In its final chapter, Decoding the Irrational Consumer provides a convenient table summarizing the methods covered, along with some interesting speculations on the future of neuromarketing, which Darren sees as being propelled by three major forces: more compelling validations, more and better insights, and newer measures and methods.
Finally, the book closes with a discussion of two significant limitations that impact neuromarketing research as it is practiced today. These are important caveats that both buyers and providers of neuromarketing need to keep in mind. The first is that “narrow explanations could become locked in.” This is simply a reminder that there is more to human choice and action than brain and body responses to stimuli. Other sources of insights and understanding have much to add, including observational, ethnographic, and phenomenological approaches. Don’t let neuromarketers tell you otherwise.

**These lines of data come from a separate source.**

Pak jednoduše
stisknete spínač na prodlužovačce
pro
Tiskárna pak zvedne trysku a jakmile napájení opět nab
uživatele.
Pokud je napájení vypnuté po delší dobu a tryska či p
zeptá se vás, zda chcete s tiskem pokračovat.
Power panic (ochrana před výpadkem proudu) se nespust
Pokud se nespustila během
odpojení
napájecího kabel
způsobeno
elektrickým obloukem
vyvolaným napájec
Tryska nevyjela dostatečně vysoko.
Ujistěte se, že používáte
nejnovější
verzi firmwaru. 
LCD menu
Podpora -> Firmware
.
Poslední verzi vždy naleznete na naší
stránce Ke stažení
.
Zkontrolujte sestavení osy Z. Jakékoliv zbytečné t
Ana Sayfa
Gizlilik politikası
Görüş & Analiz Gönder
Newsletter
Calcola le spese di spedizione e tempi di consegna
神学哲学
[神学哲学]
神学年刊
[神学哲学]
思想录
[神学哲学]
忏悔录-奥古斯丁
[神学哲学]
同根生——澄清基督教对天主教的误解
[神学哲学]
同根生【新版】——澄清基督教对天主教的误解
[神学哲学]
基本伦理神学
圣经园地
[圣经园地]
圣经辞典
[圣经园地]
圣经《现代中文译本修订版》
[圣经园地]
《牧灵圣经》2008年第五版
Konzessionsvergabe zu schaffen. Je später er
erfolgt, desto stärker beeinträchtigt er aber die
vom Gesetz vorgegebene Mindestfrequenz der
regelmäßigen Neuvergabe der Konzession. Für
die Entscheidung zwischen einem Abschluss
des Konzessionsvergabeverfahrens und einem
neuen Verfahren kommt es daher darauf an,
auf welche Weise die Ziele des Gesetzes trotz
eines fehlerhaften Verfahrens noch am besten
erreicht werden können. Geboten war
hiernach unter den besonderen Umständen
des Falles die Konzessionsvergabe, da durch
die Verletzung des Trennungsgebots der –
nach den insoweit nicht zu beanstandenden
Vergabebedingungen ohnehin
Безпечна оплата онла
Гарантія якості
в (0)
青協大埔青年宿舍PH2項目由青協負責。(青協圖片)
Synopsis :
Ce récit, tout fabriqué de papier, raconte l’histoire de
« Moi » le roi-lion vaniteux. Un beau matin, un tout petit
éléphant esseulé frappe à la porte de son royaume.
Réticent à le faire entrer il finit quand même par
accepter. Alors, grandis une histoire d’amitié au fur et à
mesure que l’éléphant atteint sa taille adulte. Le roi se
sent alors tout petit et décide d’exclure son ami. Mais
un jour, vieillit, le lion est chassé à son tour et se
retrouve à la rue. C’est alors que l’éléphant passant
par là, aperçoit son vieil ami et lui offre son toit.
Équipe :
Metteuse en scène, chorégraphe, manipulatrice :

The second limitation is that neuromarketing as it is practiced today “doesn’t measure longer term reactions.” The key point here is that human beings are constantly learning and changing. What triggers a positive unconscious or conscious response today may no longer do so tomorrow. No finding can remain valid forever. Which means, as every good researcher knows, there’s always a need for more research.
My takeaways
If you are serious about neuromarketing research, either as a buyer or a provider, you should have this book on your (physical or virtual) bookshelf. Decoding the Irrational Consumer is the best example I have seen (I’m sure there will be more to follow) of treating neuromarketing as a grown-up discipline. It offers no apologies, it makes no assumptions that its readers might be ignorant or offended by its content. It is aimed at a precisely defined audience and it provides that audience with exactly what it needs to produce and consume scientifically-grounded, business-relevant neuromarketing studies.
I believe Darren Bridger’s Decoding the Irrational Consumer represents a new and positive phase in the evolution of neuromarketing theory and practice. It’s been a long time coming.